- Goal of the exercise: Bring together copies of the lines in the data below that contain the word "theoremstyle".

(Source texts of formatted documents)
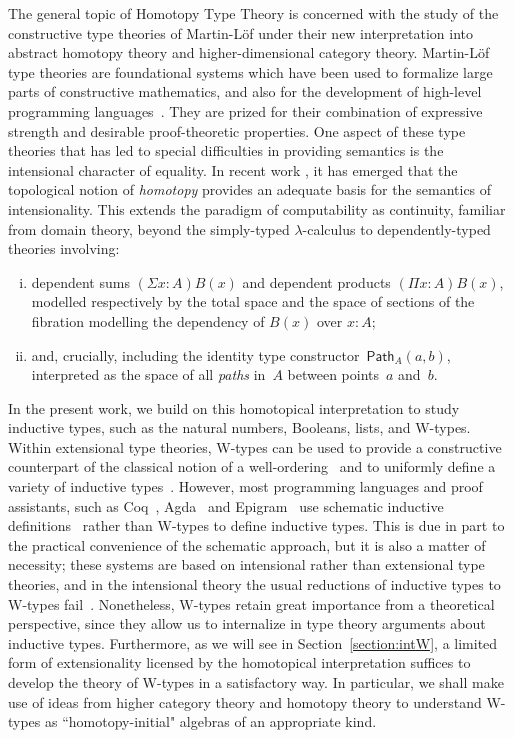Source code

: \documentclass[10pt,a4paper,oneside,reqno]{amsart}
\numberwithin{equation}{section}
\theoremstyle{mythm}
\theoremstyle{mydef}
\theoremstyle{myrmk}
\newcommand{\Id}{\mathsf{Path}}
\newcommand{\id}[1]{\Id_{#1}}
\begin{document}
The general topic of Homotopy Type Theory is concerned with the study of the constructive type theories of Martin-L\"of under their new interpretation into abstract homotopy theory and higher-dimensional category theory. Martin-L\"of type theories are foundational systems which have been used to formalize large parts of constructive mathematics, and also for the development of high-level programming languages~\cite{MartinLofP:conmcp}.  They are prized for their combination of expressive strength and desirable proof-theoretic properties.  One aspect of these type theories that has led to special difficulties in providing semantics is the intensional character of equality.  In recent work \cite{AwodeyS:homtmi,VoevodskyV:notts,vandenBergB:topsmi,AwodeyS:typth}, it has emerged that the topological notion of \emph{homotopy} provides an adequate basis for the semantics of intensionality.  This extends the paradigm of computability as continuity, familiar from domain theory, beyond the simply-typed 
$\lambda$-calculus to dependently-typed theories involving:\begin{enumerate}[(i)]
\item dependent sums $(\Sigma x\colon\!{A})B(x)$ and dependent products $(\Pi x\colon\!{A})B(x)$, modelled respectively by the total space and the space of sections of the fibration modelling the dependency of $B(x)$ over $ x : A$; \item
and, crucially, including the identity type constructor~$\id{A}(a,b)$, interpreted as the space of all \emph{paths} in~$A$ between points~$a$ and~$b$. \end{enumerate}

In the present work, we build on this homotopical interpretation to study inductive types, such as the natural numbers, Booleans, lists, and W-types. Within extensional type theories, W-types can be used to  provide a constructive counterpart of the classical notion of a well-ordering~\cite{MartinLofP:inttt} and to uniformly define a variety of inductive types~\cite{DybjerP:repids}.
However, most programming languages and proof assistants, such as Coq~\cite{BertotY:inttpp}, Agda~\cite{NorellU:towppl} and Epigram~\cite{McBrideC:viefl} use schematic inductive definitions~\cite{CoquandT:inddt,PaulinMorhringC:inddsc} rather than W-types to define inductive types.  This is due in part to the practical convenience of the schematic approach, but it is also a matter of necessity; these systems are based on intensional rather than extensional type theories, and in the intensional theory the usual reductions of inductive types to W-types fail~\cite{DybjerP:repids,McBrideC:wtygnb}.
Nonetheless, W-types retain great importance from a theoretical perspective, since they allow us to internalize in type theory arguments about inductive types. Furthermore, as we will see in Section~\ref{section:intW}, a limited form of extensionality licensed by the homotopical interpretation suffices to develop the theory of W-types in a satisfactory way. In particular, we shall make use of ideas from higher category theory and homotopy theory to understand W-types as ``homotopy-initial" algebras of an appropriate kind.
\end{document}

- Written reply:
\theoremstyle{mythm}
\theoremstyle{mydef}
\theoremstyle{myrmk}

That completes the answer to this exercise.